In our main room, we have a corner with two windows that is ideal for growing things. But cramming a bunch of herbs onto two window shelves isn't ideal so I set out to build something to hold them 'in the light'. I had been mulling over an idea of a step-shelf affair and then one day came across a visually interesting solution on the internet that I inspired my design. Here's the result:
I based this on someone else's original design that had 4 square tops at different heights. For mine, I extended two of the tops to allow the planter to support a total of six pots, but I kept the organic flowing legs concept because I consider it attractive. I hand-drew some long curves onto the wood and then followed those lines with a jig saw. Unfortunately I didn't take any construction photos for this project.
It doubles as a play set for small creatures.

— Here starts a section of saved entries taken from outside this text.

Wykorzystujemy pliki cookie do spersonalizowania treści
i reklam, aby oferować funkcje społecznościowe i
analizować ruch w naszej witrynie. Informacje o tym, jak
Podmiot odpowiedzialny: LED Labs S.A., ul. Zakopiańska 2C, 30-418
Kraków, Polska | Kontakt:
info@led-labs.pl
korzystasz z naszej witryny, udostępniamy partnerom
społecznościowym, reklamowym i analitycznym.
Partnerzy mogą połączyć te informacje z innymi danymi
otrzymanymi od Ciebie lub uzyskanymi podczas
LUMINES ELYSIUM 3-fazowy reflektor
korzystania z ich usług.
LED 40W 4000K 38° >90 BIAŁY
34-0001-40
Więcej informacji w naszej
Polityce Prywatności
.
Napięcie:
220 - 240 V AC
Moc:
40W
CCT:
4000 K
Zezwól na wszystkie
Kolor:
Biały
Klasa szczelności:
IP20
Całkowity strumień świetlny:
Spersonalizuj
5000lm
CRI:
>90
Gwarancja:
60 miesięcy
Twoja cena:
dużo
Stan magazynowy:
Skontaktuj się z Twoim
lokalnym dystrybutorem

The legs are Poplar and the tops Red Oak. Both are hardwoods. Poplar, like Cherry, changes color with long-term exposure to the sun, so over time it looses the weird green and purple accents and takes on a wonderful golden color. Oak is much harder to work with (denser, harder to cut, harder to finish, and nastier to sand & breathe) than Poplar, so respiratory protection is required. For this piece, I stained the Oak but the Poplar is natural. Both received several layers of polyurethane protection.
This is the other side. My original concept had the orientation such that maximum light would land on the plants; with the lowest shelf closest to the room corner, but aesthetically we ended up rotating it so the highest shelf takes the corner. The 90 degree joins on the longer legs were seamless, I was very pleased with how they turned out.
I designed the center area of the planter quite large for a reason... so that eventually I would build a Tiffany style stained-glass pyramid or dome that starts from the bottom supports (hiding the inside and top edges of those) and goes no higher than the bottom shelf, but 2 years have passed and I still haven't even come up with what that might look like. It will however, if I ever make it, be illuminated, and at night should look pretty cool - most things do.
These are my design sketches taped to the wall above the workbench; I didn't bother with sketchup for this one ... too many curves.
In the photo at the bottom right is the inspiration... the original is more elegant than mine, but less practical for the use I had in mind. I created the other diagrams to plan construction of the shelf tops and cutting sequence etc. I don't know who created the one in the photo, but I'd like to thank them for the idea.
Lessons learned: Make the bottom supports 3"x1" for enhanced stability; higher than the thin 1" pieces I used. Don't roundover route the ends of those support pieces where they join each other. Two simple mistakes I made through not planning this properly.